Saviez-vous que se maquiller en drag est un art, que cela prend des heures et que la métamorphose est souvent spectaculaire, non seulement physiquement, mais aussi psychologiquement ? Dragformation, le projet d'un photographe australien sur l'univers drag, en témoigne.

La subversion au service de l'éducation

Vingt photos. Avant. Après. Des hommes (et deux femmes) tout ce qu'il y a de plus ordinaires, tout à coup extraordinaires. Le contraste est frappant. Provocateur. Peut-être même éclairant.
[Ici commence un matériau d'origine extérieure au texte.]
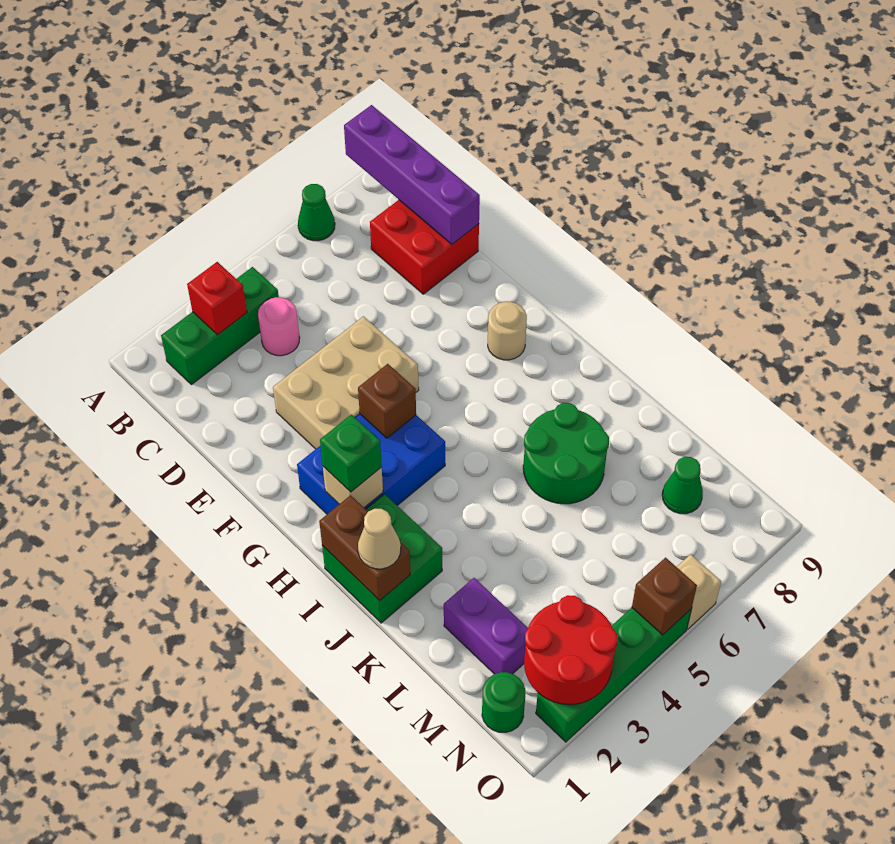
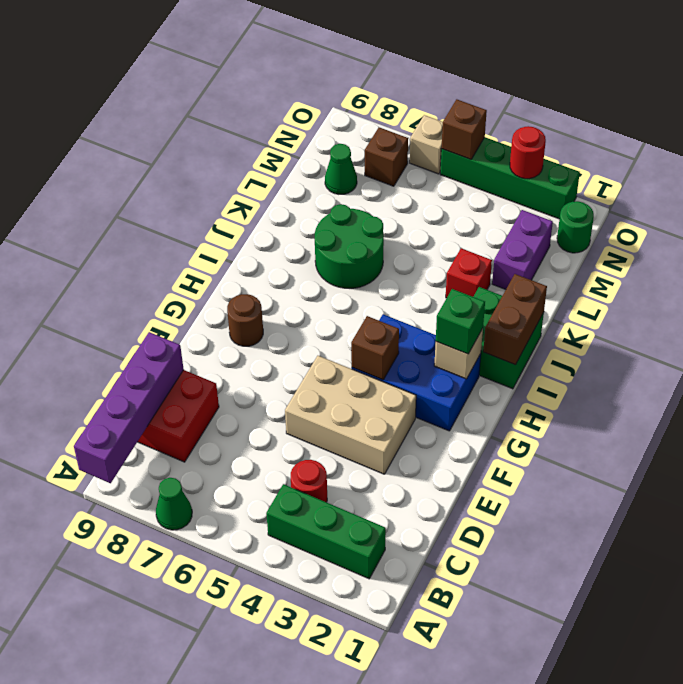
red brick B3 level 2 -> red brick K3 level 1
pink round brick C4 level 1 -> red round brick C4 level 1
tan round brick G8 level 1 -> brown round brick G8 level 1
tan cone J1 level 3 -> none
red round brick N2:O3 level 2 -> red round brick O3 level 2
none -> brown brick N7 level 1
Aaron Walker, le photographe de Melbourne à qui l'on doit Dragformation, plus connu pour ses portraits d'artistes de cirque ou de danseurs en mouvement, se cherchait un projet plus « intimiste ». D'où l'idée, alors qu'il se trouvait un soir dans les coulisses d'un spectacle drag en Australie, d'illustrer la métamorphose qui s'opère entre l'artiste en civil (anodin et anonyme) et la drag sur scène, tout à coup extravertie et littéralement flamboyante.
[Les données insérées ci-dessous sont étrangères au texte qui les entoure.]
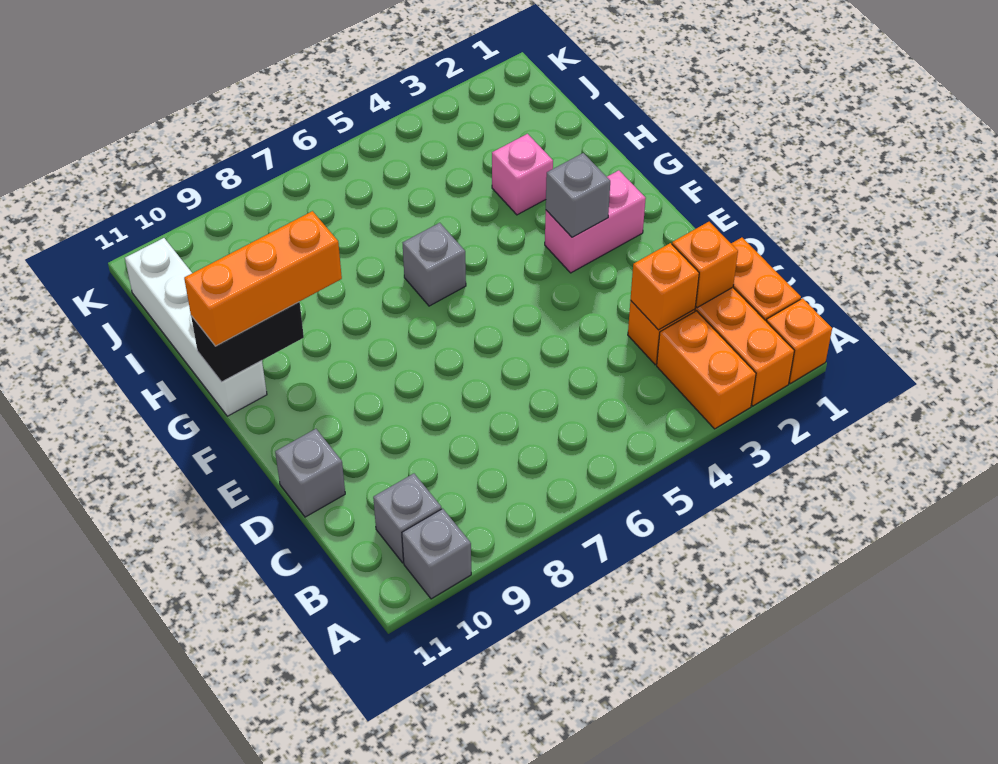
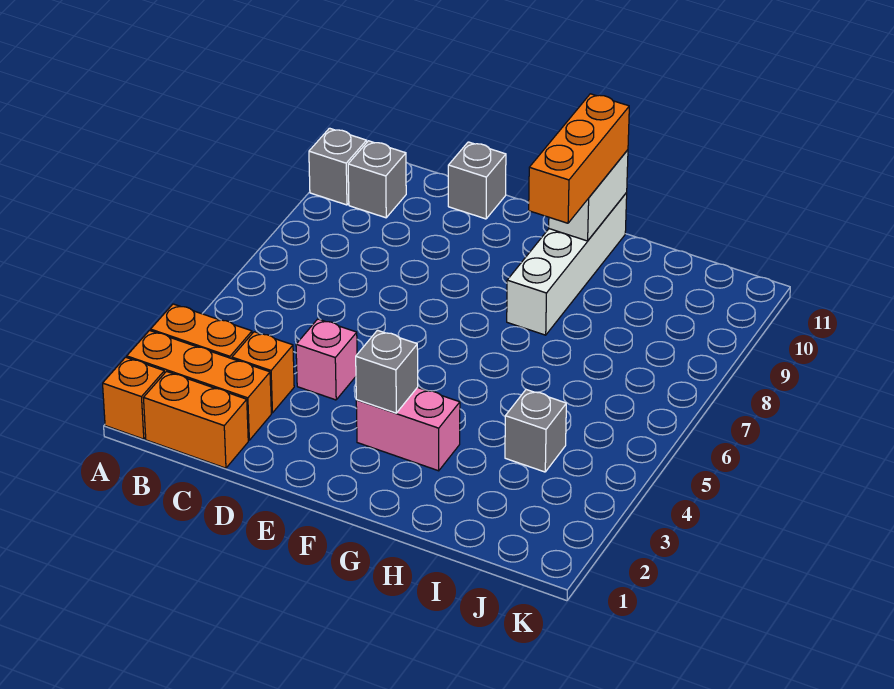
orange brick C2 level 2 -> none
orange brick C3 level 2 -> none
pink brick F2:F3 level 1 -> pink brick F3:G3 level 1
grey brick G6 level 1 -> grey brick I4 level 1
black brick G10:G11 level 2 -> white brick G10:G11 level 2
white brick G11:J11 level 1 -> white brick G8:G11 level 1
pink brick H3 level 1 -> pink brick D4 level 1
« C'est vraiment le côté "coulisses" qui m'intéressait : de voir la préparation, la transformation, tout le temps que ça prend, parfois jusqu'à trois heures ! C'est vraiment fascinant ! »

- Aaron Walker, artiste photographe

Il ne le cache pas, oui, ses photos sont un peu retouchées. « Je fais un peu de ménage et de raffinage », nuance le photographe. Parce que ce qu'il faut comprendre, c'est que le maquillage est ici un maquillage de scène, lourd et épais, fait pour être vu de plusieurs mètres. Les artistes ne sont normalement jamais photographiés de si près. « Je trouvais qu'il aurait été injuste de les laisser prendre autant de temps à se maquiller, pour laisser ensuite les spectateurs voir les quelques défauts de leur maquillage. »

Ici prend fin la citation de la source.